In list format, here's why li.st rocks.
Here's why people like it
- Easy to read. Lists are super scannable. Especially on a mobile device, on the go.
- Easy to write. Lists are fast and easy to generate. They're short.
- The community. If you've been on Facebook, LinkedIn, Twitter, or Quora, you know what I mean
- BJ Novak. He posts a lot.
- Tweetstorm-esque. Not as awkward to use as the Twitter (hack) version.

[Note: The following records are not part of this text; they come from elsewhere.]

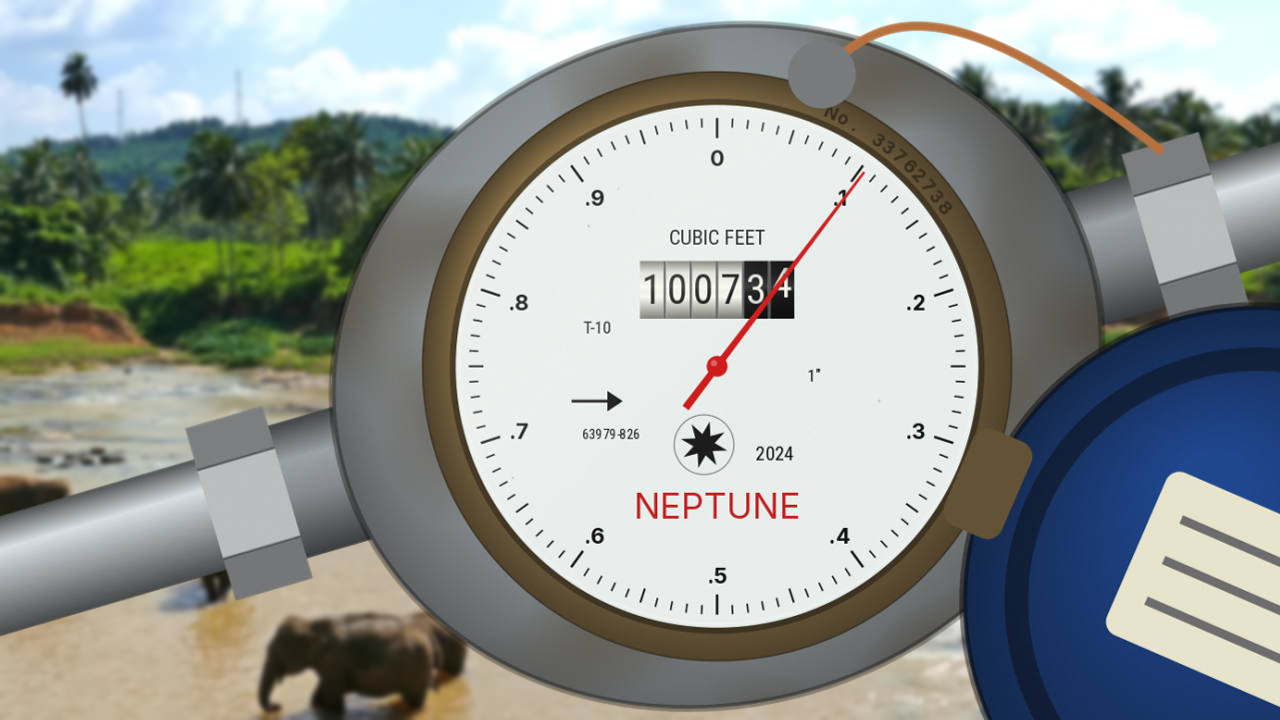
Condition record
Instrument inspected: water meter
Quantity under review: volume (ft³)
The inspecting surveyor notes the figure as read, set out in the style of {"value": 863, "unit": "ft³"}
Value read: {"value": 100734.10, "unit": "ft³"}
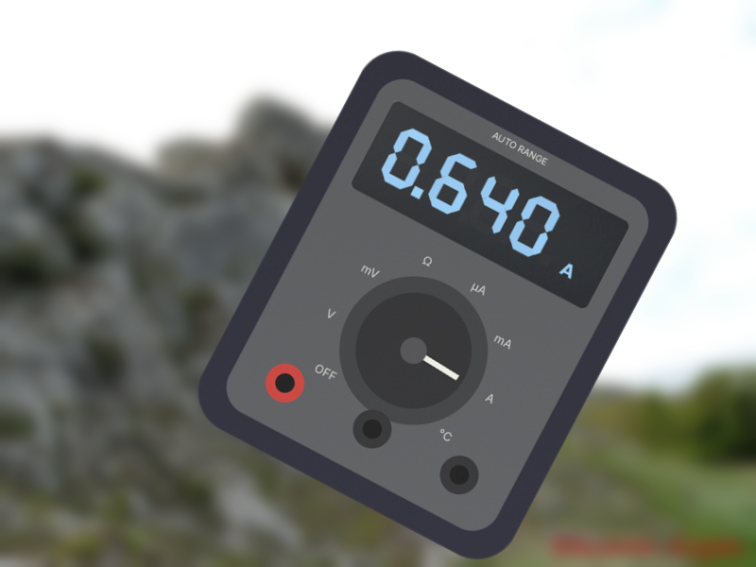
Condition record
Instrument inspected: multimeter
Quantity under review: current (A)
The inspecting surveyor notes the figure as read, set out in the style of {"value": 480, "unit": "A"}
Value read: {"value": 0.640, "unit": "A"}
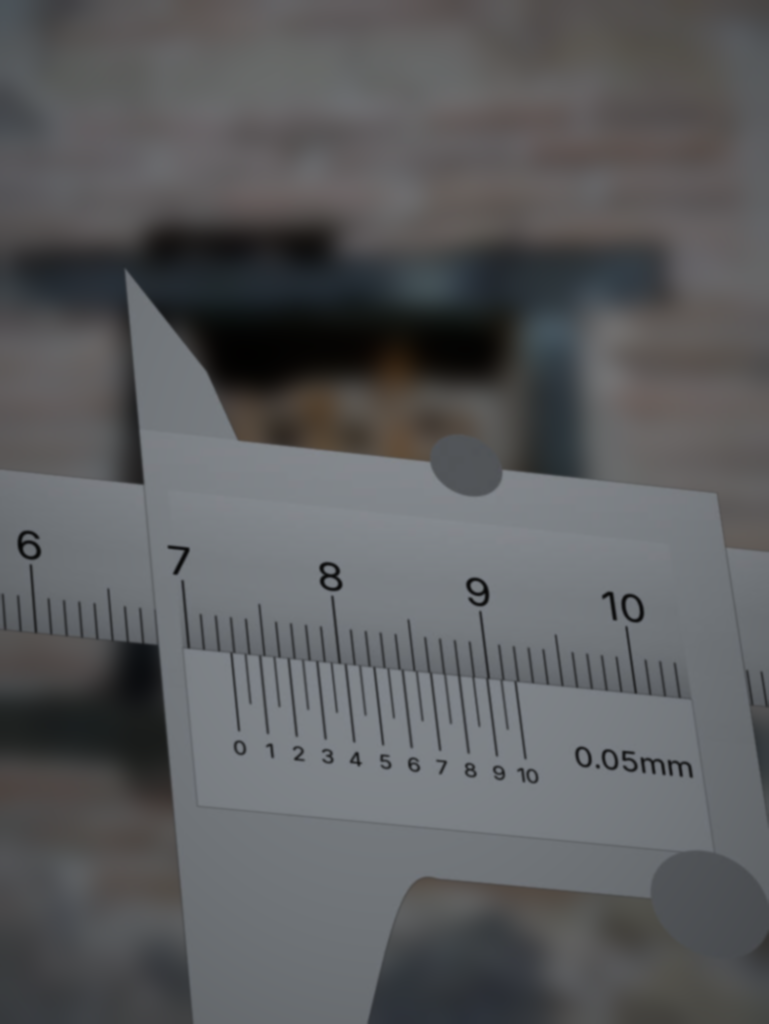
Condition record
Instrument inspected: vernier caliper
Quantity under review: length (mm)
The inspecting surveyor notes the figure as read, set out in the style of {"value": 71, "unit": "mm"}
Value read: {"value": 72.8, "unit": "mm"}
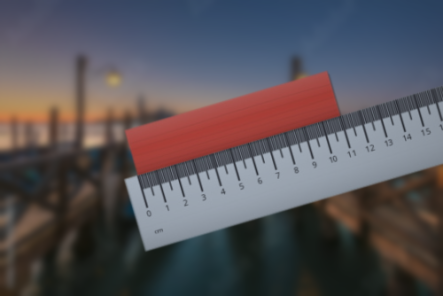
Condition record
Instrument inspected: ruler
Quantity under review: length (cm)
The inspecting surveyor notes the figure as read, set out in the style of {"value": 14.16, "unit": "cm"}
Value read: {"value": 11, "unit": "cm"}
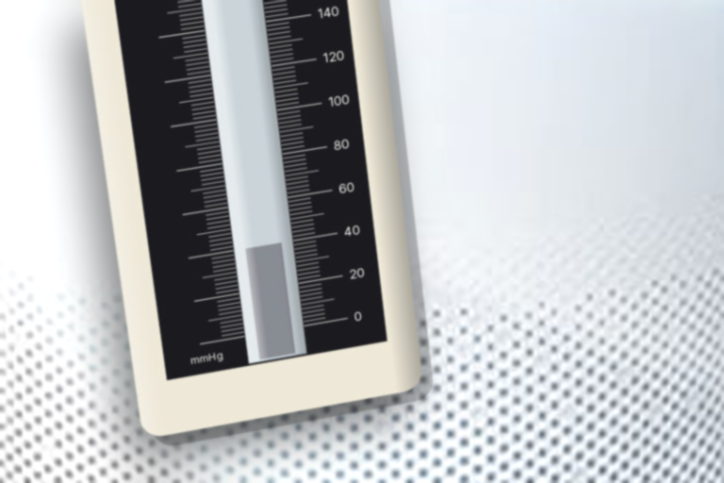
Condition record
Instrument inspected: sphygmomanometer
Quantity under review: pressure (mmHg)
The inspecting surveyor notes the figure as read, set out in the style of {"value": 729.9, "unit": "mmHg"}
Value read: {"value": 40, "unit": "mmHg"}
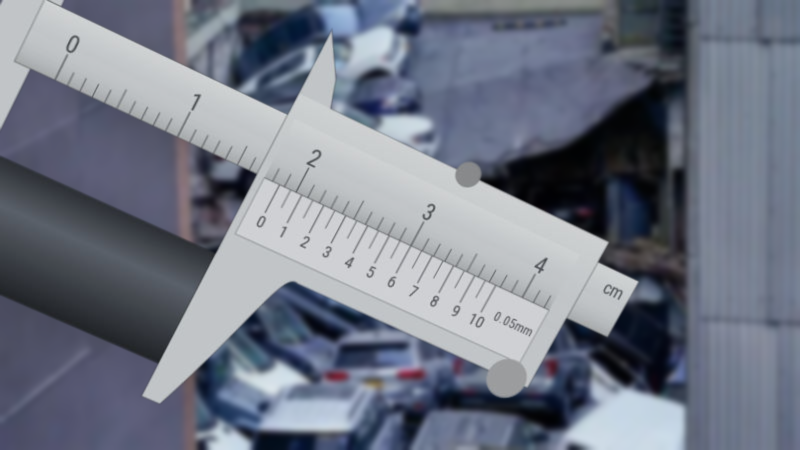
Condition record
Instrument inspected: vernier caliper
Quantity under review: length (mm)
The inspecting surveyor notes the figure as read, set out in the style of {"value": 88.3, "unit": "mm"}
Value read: {"value": 18.6, "unit": "mm"}
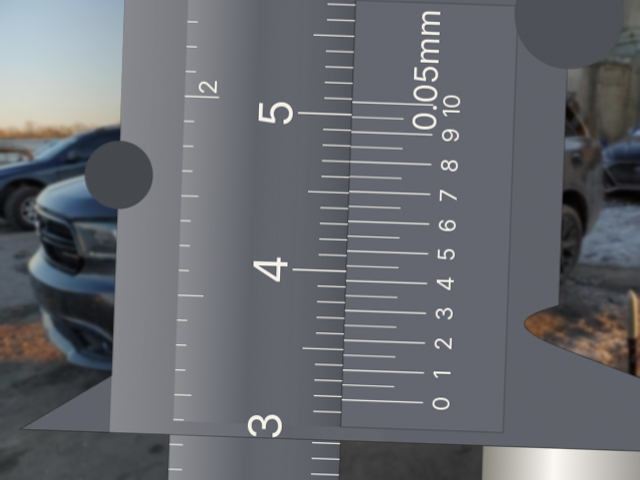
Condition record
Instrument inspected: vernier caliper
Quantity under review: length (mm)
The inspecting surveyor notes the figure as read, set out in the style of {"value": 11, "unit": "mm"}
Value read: {"value": 31.8, "unit": "mm"}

- Addicting. The Travel Channel in the late 90s discovered a trend that every single publisher has copied in the last 20 years. Audiences love lists and rankings. And the numbers (below) back it up: 45% of content with 20k social shares revolved around a comparison or ranking. Look no further than Buzzfeed, and you'll find that lists are super addicting. Examples include top 10 European beaches, top 10 U.S. colleges, and the 5 Best Seattle Restaurants 2016.
Here's what they use it for
- Share opinions.
- Share favorite things.
- Share things they hate.
- Share general purpose information. It's easier including party / event notifications, for sale items.
- Share stories. Below is a great example. It's like Snapchat Stories but in a different format.
Will people keep using it
- For Sure
Final Thoughts (not in list form)
The list revolution is on. It's similar to when Twitter introduced 140 character messages, Instagram introduced filters, or Vine revealed 30 second videos.
By adding constraints to communication (aka list format), it will ironically increase creativity for the medium.